On pourrait penser que le principe directeur du film est de déshabiller la musicienne de ces masques et de ces parures – elle apparaît d’ailleurs tout d’abord en sous-vêtement, lors d’un shooting – pour enfin saisir sa vraie nature. On y touche peut-être lorsque Marie Losier laisse voir des images d’archives où la jeune Peaches joue avec des enfants et chante avec eux ; se joue là quelque chose de l’ordre d’une scène primitive. En travaillant avec des enfants, Peaches aura compris comment saisir son public. Pourtant, au-delà de cette séquence, la réalisatrice ne semble pas vouloir saisir une prétendue vérité au-delà du masque de Peaches. Au contraire, Peaches goes bananas se construit par couches et explore la nature protéiforme de la musicienne.

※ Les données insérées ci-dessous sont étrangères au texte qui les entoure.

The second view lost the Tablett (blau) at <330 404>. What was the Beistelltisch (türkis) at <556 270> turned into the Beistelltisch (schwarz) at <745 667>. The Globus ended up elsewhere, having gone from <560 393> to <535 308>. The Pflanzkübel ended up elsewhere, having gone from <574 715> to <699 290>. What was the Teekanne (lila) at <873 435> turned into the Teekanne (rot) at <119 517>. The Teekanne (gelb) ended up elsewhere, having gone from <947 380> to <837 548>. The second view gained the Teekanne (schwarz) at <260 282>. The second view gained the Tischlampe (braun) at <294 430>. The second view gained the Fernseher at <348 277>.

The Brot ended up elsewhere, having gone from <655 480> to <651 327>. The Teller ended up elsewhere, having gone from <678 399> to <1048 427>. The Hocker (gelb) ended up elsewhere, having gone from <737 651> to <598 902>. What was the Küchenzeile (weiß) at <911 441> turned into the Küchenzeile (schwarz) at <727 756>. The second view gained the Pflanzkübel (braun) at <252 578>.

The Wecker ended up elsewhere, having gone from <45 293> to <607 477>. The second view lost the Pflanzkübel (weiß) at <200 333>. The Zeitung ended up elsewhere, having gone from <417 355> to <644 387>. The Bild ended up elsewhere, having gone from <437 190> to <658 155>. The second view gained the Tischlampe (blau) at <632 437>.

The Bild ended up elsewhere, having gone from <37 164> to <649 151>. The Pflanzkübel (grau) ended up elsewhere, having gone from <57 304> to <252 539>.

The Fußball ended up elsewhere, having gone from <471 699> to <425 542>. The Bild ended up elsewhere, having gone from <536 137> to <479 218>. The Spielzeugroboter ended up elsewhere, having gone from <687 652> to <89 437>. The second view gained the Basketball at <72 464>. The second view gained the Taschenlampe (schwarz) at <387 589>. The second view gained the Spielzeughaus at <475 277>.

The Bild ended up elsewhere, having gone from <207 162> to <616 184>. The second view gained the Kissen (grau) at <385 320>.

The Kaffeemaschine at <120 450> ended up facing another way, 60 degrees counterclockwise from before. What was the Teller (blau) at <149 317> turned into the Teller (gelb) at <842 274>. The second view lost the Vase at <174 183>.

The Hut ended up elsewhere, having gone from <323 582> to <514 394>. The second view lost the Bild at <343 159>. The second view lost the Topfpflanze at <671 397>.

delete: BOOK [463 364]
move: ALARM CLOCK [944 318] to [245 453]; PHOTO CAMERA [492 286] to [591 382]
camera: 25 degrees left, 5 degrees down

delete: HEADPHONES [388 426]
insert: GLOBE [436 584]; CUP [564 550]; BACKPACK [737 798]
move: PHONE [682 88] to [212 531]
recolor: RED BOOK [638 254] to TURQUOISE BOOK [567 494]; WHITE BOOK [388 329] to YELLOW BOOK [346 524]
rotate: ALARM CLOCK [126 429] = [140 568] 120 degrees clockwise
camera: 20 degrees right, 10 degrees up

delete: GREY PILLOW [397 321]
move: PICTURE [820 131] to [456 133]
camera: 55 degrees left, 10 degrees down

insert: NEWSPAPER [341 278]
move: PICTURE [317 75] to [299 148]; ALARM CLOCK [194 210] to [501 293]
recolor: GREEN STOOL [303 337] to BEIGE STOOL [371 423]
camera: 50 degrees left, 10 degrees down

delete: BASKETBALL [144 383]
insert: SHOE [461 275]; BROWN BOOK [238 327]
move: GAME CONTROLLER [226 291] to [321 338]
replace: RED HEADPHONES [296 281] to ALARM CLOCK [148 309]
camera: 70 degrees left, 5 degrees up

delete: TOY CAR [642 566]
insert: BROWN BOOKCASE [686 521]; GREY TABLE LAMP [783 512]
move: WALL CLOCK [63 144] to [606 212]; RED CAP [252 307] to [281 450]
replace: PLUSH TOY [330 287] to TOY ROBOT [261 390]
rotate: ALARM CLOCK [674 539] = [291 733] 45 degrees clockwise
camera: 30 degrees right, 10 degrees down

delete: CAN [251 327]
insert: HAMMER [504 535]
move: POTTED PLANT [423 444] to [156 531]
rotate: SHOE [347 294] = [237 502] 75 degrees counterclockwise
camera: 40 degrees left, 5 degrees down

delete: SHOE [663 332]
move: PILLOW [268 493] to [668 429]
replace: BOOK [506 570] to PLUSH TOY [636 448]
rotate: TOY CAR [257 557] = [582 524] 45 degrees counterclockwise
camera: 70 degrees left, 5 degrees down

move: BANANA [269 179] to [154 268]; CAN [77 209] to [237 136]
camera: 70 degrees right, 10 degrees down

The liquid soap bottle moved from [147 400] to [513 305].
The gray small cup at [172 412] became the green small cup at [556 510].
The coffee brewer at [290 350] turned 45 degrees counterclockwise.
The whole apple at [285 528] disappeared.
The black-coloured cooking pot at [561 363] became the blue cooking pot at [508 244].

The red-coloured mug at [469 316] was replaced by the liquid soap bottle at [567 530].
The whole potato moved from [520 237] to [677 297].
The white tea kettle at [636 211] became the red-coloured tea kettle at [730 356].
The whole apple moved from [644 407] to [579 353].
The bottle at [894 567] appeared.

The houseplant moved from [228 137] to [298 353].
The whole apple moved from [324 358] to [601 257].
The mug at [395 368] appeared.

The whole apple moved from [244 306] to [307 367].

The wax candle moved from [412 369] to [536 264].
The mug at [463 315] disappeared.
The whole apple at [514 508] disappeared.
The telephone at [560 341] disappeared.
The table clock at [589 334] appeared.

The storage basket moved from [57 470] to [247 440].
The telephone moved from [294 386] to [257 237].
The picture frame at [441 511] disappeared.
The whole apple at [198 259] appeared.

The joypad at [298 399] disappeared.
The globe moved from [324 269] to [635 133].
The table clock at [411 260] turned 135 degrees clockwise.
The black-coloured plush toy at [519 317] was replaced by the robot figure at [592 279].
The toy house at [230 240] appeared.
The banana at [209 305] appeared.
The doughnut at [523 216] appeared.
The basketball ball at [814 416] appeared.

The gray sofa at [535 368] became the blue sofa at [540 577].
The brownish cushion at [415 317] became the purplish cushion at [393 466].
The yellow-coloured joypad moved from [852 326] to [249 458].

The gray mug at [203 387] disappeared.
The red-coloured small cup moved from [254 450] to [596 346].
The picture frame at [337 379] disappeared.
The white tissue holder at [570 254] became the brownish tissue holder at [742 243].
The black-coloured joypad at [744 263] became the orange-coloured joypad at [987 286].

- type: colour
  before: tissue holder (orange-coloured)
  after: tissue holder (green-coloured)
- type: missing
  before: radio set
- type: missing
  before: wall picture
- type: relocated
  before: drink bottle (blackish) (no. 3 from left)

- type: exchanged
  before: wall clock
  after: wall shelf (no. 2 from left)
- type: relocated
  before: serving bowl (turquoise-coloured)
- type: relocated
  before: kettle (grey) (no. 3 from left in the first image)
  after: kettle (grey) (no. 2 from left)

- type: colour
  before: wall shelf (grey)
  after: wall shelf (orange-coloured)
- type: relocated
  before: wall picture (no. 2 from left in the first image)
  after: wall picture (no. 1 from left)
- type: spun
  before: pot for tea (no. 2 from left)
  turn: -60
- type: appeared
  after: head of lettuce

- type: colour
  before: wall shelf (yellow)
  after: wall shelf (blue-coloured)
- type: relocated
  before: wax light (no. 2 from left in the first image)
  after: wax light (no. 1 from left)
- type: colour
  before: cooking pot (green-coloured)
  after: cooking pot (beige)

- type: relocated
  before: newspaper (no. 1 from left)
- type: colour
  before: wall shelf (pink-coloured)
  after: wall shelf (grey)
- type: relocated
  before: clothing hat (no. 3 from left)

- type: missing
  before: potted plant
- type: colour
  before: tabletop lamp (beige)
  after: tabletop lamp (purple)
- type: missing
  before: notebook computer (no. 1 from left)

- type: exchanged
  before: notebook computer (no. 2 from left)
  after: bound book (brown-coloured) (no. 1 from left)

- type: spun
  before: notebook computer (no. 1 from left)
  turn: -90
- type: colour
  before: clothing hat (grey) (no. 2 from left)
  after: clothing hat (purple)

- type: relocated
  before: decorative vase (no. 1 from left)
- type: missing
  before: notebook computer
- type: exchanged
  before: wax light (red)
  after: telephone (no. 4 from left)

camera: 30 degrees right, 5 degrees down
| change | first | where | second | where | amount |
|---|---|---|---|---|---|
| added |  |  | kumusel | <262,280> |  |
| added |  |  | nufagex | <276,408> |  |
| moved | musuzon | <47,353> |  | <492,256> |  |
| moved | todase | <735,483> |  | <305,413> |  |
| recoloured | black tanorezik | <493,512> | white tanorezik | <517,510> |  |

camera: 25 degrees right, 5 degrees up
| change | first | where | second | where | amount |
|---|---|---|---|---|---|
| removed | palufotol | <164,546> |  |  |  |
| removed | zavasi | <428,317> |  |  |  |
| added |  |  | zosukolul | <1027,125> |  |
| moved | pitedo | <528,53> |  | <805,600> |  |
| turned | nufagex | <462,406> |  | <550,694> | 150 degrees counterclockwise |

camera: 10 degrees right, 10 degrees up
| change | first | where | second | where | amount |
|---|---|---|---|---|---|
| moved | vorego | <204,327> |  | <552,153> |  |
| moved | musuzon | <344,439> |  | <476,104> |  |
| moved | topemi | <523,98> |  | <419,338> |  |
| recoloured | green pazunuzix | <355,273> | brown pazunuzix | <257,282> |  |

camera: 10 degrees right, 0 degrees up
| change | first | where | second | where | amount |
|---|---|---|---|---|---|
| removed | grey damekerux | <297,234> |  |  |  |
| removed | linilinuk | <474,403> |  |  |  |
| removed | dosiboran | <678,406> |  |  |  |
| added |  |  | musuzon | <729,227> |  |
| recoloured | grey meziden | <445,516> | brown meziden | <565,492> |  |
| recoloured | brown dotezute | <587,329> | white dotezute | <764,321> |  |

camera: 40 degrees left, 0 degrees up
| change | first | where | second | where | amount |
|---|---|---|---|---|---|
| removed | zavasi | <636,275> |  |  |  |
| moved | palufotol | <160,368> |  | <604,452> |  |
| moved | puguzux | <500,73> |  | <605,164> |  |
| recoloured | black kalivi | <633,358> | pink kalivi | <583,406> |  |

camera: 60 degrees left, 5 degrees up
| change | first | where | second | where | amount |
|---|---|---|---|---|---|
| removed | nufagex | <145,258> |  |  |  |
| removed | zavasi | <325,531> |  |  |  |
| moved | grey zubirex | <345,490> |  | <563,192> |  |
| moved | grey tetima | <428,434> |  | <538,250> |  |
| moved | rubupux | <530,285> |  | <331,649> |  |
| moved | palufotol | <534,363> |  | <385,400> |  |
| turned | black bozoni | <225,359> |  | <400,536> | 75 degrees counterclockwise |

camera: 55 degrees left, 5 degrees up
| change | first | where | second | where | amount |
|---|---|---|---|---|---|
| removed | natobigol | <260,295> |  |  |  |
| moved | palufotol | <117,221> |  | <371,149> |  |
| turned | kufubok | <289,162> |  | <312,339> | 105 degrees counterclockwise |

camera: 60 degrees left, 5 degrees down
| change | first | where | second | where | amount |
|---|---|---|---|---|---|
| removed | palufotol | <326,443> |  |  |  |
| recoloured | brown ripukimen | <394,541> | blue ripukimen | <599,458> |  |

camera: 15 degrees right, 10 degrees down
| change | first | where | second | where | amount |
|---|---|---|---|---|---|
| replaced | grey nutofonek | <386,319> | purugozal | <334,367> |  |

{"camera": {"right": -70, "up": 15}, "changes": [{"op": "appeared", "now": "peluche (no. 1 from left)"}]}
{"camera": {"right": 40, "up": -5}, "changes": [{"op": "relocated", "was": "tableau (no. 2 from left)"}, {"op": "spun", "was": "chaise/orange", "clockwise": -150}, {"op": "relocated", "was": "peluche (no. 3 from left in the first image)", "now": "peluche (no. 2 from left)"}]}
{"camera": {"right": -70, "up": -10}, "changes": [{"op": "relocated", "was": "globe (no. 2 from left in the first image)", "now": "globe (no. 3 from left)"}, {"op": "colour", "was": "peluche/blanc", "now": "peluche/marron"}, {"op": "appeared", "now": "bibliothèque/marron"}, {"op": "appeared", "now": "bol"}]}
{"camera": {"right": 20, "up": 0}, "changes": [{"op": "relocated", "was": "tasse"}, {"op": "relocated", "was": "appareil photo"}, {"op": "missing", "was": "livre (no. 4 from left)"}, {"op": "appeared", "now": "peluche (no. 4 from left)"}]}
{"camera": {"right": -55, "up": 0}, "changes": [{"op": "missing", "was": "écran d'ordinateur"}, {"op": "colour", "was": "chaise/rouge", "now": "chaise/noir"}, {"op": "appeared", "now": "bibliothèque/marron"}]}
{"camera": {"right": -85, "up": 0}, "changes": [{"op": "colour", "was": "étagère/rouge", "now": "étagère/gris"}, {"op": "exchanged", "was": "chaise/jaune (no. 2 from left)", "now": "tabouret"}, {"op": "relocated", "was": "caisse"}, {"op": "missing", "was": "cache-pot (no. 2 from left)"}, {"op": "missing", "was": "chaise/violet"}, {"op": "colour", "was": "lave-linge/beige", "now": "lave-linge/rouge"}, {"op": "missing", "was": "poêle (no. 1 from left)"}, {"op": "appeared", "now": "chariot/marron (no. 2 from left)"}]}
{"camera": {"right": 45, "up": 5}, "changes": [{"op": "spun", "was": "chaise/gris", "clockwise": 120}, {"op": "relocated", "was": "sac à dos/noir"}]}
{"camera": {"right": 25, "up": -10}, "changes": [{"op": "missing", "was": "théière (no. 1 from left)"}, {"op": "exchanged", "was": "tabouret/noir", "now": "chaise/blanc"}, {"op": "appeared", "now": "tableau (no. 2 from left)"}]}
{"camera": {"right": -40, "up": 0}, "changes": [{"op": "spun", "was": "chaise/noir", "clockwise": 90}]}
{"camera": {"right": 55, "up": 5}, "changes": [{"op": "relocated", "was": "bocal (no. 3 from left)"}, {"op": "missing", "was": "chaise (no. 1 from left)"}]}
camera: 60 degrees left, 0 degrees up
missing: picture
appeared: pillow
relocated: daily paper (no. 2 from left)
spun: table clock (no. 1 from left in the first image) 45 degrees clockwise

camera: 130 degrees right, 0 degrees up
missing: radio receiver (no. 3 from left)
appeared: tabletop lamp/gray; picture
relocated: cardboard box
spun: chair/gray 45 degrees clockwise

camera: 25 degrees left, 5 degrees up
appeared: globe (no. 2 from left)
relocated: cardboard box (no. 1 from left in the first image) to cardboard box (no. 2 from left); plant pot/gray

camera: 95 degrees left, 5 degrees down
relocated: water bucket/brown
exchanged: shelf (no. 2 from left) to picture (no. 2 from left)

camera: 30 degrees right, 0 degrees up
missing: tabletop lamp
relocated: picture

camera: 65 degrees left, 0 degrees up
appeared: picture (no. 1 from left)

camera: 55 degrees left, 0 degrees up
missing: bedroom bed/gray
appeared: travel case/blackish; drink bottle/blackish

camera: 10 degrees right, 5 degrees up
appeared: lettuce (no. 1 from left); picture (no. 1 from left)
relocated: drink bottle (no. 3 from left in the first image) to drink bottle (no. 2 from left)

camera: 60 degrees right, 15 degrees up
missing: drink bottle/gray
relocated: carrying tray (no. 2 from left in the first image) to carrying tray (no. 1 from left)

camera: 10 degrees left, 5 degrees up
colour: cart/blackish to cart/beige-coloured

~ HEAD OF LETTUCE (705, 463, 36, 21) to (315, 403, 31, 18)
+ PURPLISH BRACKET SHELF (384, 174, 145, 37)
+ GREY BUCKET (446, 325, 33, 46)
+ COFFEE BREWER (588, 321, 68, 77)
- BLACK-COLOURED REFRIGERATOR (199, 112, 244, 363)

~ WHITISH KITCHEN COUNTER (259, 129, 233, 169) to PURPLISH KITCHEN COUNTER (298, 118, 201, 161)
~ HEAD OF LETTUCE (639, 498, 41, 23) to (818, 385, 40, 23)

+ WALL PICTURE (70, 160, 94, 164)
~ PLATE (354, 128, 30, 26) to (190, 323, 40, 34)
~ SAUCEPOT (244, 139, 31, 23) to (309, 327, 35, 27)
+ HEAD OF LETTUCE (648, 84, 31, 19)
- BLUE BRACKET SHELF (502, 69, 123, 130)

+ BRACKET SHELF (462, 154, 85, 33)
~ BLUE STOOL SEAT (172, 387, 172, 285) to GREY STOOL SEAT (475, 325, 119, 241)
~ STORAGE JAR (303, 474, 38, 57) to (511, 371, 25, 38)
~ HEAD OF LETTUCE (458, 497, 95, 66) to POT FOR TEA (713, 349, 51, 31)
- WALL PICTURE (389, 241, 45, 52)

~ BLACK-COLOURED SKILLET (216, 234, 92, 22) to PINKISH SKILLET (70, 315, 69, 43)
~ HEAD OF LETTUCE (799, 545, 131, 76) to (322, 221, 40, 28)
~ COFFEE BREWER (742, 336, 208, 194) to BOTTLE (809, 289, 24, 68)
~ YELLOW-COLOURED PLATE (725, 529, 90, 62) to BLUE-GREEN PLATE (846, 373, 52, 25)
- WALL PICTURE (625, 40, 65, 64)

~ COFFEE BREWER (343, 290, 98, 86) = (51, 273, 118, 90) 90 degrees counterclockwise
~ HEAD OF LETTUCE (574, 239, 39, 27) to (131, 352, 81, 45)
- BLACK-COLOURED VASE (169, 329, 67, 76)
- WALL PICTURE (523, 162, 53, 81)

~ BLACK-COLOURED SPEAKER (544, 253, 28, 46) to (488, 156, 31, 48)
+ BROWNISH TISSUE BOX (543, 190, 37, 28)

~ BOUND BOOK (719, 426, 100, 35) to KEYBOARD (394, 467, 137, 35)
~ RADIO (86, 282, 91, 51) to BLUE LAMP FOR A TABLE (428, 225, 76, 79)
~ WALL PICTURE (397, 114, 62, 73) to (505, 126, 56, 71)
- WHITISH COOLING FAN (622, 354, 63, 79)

“La réalisatrice ne semble pas vouloir saisir une prétendue vérité au-delà du masque de Peaches.”

Derrière Peaches, donc, la chanteuse Merrill Nisker apparaît, aussi touchante dans son intimité que puissante lorsqu’elle se dévoile sur scène. En creux, Marie Losier déploie la galerie de personnages qui composent la vie de Merrill : Suri, sa sœur atteinte de la sclérose en plaques dont Merrill prend le plus grand soin, deux parents adorables et admirateurs du travail de leur fille malgré son côté provocateur et un compagnon producteur. Dans le moment le plus touchant du film, une partie de ping-pong, ce dernier dépeint avec tendresse sa compagne. « J’aime tout ton être maladroit, canadien, original, contrasté, futile, chiant et détestable. » Dans ces mots, peut-être plus que dans le long-métrage entier, se trouve la vérité de Peaches. Le discours de la cinéaste ne suffisait pas ; il fallait celui de l’amoureux. 

Comme si l’admiration et l’amitié qui lie les deux artistes l’exigeait, une distance pudique guide le geste de la documentariste. Merrill Nisker est certes mise à nue, mais elle n’apparaît jamais à son désavantage. Au contraire, ce long-métrage paraît apporter une pierre de plus à la légende de Peaches. Le 16mm vintage de Losier (qui constitue aussi sa marque de fabrique) semble donc indiquer la conscience qu’a la cinéaste de participer au mythe de l’artiste, tant il impose une dimension anachronique à ces images. Cependant, nul besoin d’être un aficionado de Peaches pour se laisser porter par ce documentaire qui sonde cette figure emblématique des années 2000. Marie Loisier compresse Peaches pour n’en laisser que le jus. Un smoothie énergique et joyeux, plus efficace qu’un shaker protéiné pour fuck the pain away.

  • Peaches goes bananas, un film de Marie Losier, avec Merrill Nisker. En salles le 5 mars.